What are most beta thalassemias caused by?
Point mutations in beta globin gene or close to b globin gene.
Symptoms and clinical findings of B thal. major?
Enlarged maxilla. Prominent frontal and parietal bones. Hyperplasia- bones trying to make too many cells.
Siderosis- deposits of iron in liver
Secondary iron overload *treated with iron chelation)
What are genetics of beta thal. major?
Genes tend to be mutated rather than deleted. Mainly point mutations. Mutations spread through the gene and in promoter and enhancer regions.
Whereas alpha- mainly deletions, beta can be splicing, frameshift etc.
B thalassemia intermedia
Thallassemia= moderately severe.
Patients don't need regular transfusions.
Caused by: Homozygous B thal. where HbF is made more than usual. Mild defects in B chain synthesis.
Dominant B thal. B trait which is unusally severe. Survival rate is good nowadays.

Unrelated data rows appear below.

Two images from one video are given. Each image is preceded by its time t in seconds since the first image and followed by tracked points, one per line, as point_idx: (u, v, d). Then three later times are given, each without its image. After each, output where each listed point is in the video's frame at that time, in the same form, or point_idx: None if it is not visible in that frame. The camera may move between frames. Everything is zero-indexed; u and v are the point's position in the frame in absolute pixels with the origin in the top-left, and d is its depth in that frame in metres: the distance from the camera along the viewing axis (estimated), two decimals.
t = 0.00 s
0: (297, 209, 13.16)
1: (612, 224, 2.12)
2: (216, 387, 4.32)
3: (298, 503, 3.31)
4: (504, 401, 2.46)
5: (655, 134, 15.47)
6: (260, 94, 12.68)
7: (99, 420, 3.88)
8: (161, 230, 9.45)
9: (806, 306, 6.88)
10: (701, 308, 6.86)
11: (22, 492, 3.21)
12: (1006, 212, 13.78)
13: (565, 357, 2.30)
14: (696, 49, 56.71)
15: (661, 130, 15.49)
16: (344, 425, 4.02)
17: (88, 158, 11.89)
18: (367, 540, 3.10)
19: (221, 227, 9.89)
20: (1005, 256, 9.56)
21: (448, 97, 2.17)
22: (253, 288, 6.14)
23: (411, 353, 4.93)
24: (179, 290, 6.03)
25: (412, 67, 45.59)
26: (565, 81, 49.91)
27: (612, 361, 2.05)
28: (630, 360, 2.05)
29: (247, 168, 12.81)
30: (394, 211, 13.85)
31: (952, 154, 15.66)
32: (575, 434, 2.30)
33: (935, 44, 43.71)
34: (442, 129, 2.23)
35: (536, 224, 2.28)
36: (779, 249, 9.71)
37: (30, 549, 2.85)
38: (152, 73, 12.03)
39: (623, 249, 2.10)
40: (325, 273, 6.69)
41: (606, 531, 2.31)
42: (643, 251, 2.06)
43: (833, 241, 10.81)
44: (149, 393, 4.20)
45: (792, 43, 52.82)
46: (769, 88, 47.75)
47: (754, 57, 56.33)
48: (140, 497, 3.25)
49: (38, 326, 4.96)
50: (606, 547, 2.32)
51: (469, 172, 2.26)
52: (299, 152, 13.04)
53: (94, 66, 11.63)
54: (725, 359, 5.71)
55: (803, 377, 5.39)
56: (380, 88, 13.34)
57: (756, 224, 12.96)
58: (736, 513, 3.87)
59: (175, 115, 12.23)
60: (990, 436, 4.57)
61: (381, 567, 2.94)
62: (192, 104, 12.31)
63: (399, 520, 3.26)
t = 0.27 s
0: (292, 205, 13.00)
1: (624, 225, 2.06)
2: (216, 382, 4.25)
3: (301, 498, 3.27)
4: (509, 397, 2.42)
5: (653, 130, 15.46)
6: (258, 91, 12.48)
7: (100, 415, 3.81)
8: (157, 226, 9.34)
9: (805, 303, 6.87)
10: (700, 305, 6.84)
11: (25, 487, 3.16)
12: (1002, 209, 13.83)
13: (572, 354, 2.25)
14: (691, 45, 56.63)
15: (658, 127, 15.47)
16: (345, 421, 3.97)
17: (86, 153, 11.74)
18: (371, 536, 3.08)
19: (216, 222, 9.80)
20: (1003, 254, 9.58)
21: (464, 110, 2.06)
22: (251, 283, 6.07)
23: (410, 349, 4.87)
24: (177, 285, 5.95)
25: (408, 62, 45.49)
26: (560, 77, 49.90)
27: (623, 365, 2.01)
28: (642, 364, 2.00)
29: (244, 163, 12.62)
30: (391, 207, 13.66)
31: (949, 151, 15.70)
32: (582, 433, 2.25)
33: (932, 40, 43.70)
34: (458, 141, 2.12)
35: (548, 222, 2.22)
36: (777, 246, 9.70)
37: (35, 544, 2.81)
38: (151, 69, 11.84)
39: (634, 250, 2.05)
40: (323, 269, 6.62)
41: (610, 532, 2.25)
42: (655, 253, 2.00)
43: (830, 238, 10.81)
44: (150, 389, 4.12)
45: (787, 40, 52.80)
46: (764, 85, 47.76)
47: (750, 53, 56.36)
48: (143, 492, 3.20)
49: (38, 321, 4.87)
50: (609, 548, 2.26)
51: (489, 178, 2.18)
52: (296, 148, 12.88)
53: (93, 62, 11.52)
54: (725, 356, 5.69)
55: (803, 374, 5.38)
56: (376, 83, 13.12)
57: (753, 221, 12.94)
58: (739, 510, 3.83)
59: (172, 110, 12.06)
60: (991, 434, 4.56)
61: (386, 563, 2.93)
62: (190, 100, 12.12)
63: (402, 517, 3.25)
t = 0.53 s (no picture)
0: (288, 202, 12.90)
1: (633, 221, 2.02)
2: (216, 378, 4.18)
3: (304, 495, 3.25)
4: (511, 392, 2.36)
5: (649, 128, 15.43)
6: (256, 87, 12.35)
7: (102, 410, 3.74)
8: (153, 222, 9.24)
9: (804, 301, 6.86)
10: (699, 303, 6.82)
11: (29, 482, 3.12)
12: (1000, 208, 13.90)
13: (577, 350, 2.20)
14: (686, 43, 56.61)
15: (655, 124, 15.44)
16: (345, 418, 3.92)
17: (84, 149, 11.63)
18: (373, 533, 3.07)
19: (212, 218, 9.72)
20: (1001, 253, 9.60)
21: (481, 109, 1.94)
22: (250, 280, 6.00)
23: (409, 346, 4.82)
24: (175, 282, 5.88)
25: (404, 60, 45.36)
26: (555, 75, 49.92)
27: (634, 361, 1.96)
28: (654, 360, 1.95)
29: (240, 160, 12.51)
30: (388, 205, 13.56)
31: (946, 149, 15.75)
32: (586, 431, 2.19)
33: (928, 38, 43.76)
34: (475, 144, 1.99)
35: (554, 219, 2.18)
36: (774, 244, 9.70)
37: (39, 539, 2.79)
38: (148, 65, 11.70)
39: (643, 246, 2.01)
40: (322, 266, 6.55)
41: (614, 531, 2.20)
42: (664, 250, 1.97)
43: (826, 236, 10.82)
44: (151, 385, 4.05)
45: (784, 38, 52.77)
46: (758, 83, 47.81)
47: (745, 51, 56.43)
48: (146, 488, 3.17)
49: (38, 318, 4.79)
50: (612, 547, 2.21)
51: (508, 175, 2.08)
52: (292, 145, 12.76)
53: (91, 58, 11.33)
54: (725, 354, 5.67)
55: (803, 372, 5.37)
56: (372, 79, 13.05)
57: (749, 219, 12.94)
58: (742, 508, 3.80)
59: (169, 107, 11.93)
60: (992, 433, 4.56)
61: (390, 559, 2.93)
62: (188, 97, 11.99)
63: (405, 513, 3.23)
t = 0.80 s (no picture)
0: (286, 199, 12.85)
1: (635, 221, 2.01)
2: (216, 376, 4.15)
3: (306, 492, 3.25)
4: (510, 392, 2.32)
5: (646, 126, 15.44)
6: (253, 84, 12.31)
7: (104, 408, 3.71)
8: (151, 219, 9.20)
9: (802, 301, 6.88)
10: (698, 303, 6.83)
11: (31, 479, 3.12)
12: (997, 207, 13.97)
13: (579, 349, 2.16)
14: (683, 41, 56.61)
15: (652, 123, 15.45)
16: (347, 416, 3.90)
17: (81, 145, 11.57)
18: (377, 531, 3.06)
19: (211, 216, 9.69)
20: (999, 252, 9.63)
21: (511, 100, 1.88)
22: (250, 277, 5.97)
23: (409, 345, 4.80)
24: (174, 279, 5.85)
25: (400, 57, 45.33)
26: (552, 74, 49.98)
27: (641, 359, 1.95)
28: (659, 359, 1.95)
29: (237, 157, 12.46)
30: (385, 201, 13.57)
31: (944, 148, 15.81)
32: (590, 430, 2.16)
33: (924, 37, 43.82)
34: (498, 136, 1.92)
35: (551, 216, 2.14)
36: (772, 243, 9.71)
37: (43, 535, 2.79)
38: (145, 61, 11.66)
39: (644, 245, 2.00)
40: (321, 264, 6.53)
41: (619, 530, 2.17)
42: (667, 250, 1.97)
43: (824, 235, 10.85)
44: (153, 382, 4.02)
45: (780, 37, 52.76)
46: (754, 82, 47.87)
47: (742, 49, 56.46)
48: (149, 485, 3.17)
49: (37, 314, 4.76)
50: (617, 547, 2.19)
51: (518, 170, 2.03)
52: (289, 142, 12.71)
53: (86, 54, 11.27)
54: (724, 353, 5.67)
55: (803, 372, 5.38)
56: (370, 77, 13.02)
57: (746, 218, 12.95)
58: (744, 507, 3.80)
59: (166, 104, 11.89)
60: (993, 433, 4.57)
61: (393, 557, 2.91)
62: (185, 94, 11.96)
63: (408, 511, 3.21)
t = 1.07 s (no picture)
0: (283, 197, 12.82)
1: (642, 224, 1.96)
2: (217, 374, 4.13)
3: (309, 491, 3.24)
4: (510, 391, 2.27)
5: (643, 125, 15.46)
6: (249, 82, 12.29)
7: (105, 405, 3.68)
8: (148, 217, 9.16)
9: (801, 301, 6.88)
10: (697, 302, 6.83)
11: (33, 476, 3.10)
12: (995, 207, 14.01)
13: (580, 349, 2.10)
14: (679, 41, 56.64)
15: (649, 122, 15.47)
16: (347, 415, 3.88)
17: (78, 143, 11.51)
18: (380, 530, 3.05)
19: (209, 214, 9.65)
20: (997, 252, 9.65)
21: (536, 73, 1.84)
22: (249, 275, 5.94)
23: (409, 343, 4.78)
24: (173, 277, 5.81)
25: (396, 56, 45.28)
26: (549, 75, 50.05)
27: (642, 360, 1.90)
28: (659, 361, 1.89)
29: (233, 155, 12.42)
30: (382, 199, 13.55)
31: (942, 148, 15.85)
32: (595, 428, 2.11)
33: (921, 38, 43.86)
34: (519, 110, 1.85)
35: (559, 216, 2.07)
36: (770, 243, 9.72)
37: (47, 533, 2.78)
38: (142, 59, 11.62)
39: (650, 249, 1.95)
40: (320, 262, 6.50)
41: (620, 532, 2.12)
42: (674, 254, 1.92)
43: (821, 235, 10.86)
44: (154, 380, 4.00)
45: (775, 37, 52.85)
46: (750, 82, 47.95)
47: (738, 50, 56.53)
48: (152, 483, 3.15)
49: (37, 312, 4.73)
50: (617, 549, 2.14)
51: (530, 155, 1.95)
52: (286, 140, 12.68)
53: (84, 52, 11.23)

What are the clinical features of B-thalassemia intermedia?
enlarged spleen or liver
B thalassemia minor (trait)
Abnormal trait inherited from one parent. Mild anaemia-> asymptomatic.
Usually don't know you have it.
What are thalassemia treatments?
2-3 units every 4-6 weeks.
Iron chelation therapy
Comon drug= deferoxamin,
deferipone- 3 x daily, iron excreted in urine.
deferasirox- new iron chelator, once daily
Folic Acid- if diet is poor
Bone marrow transplant- 80% success but very intense, not common
Beta thalassemia diagnosis
Hypochromic, microcytic anaemia
Raised reticulocyte %
Electrophoresis-? increased levels of HbA and HbF
Dna analysis for mutations
Iron overload tests-> serum ferritin liver biopsy.